Well, sometimes a widow/widower wasn't happy in the marriage and is glad to be rid of the partner. Anyway, it's none of your business. If your mother is constantly wailing at you about her romantic disasters, it would be reasonable to want to back off a little, but otherwise, get on with your own life and let her get on with hers.

skinnywhippet Thu 27-Dec-12 22:35:39

Problem is she is always going on about her relationships......well how fantastic they are to start with, then when they start to go sour she finds it impossible to end them and is miserable. Her last boyfriend financially used her, other have been abusive. I only worry, because she is very desperate, and I feel a bit of time considering past situations and some time alone to work out who she is and what she wants would help her. She has never had a successful relationship. The wife of the man she is seeing now dies suddenly in her sleep. They had lived together for 12 years. Yes, there are children involved. I am only in my early twenties and have had to put up with the fact that when I was growing up she was never there and always out with her latest boyfriend. Of course,now I have moved out it is none of my business, but she does and has always had an immature attitude to relationships hence why they haven't lasted. It is disappointing because she could make someone a lovely partner if she didn't pretend to be someone she isn't to please whoever she is going out with.

skinnywhippet Thu 27-Dec-12 22:37:01

When I said "ex" in original post I meant ex because she has died. Sorry to confuse.

fortyplus Thu 27-Dec-12 22:43:00

I'm 51 and recently separated from my dh - we've been together 27 years. The last thing I'll be looking for is a long term relationship!

Northernlebkuchen Thu 27-Dec-12 22:46:01

I think you need to seperate your mother's behaviour in relationships from the man she is currently with. As others have said men often do move on quickly and there is nothing inherently wrong with that. I know at least one very happy marriage which started only a few months after the man was widowed. He made a conscious decision after a few months that he did not want to be alone.

McChristmasPants2012 Thu 27-Dec-12 22:46:12

I would hate to think of my husband lonley if I died.

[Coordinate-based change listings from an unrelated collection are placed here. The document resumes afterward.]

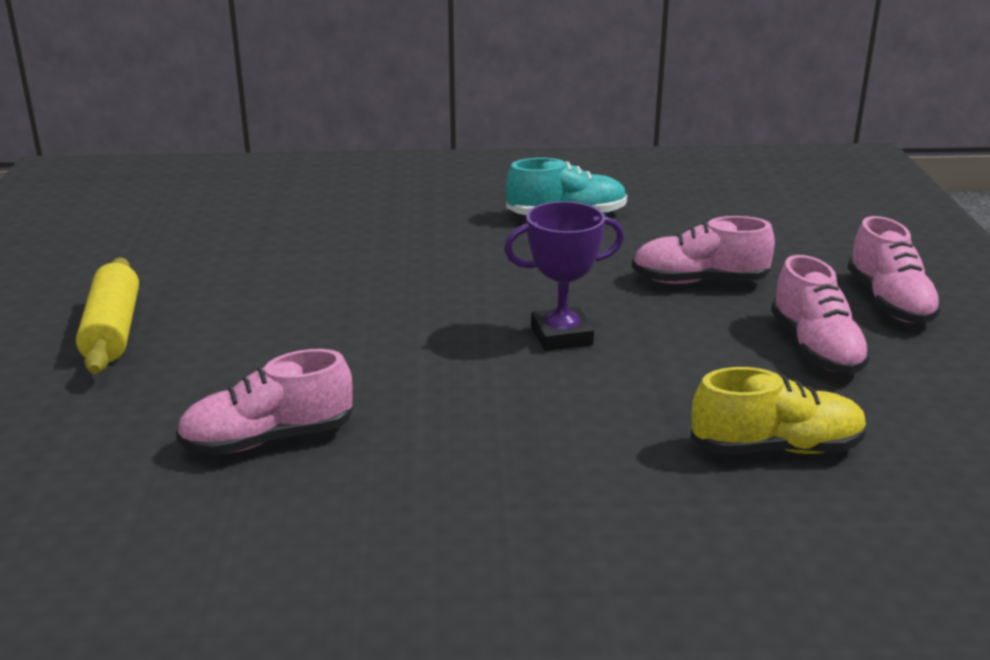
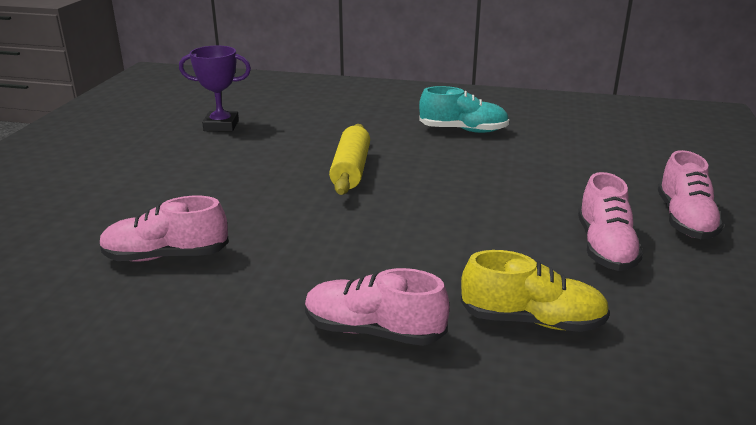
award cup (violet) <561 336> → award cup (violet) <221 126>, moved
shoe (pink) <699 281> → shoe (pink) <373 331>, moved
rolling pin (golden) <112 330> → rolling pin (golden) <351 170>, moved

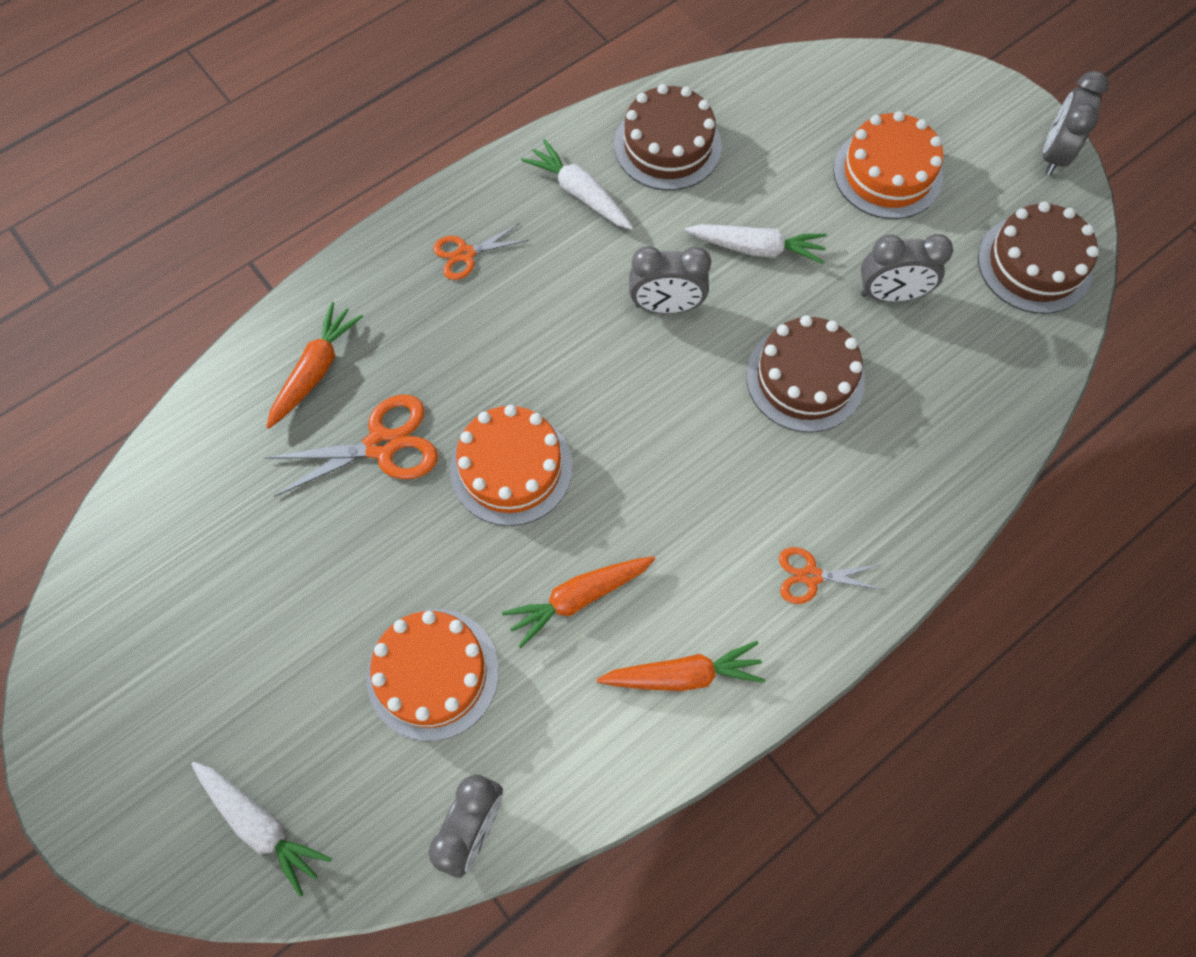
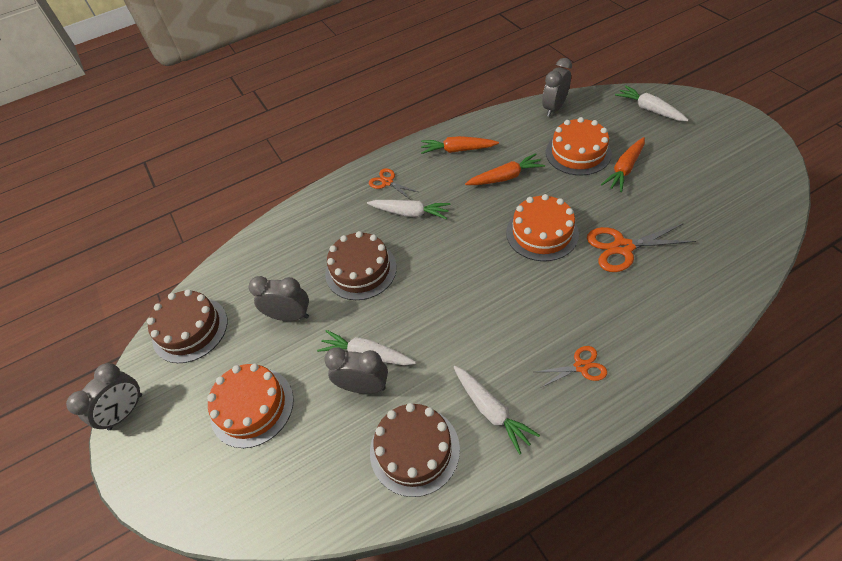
bedside clock (gray) <666 306> → bedside clock (gray) <364 386>, moved
toy carrot (orange-coloured) <315 370> → toy carrot (orange-coloured) <624 169>, moved
pair of scissors (orange-coloured) <811 576> → pair of scissors (orange-coloured) <387 182>, 150 degrees counterclockwise
- → toy carrot (white) <410 213>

The only thing is to hope and prey that she has found what she is looking for

nannyl Thu 27-Dec-12 22:59:00

Nothing to do with you.
Unless you have experianced your spouse dieing you are in no position to judge.... And even if you have, people respond and try to move on differently in the best way to suit Them.
If they want life to go on, who are you to stop it?

expatinscotland Thu 27-Dec-12 23:04:18

Men do this. And your mother sounds like someone who's just as weak and can't be without a warm body in the sack.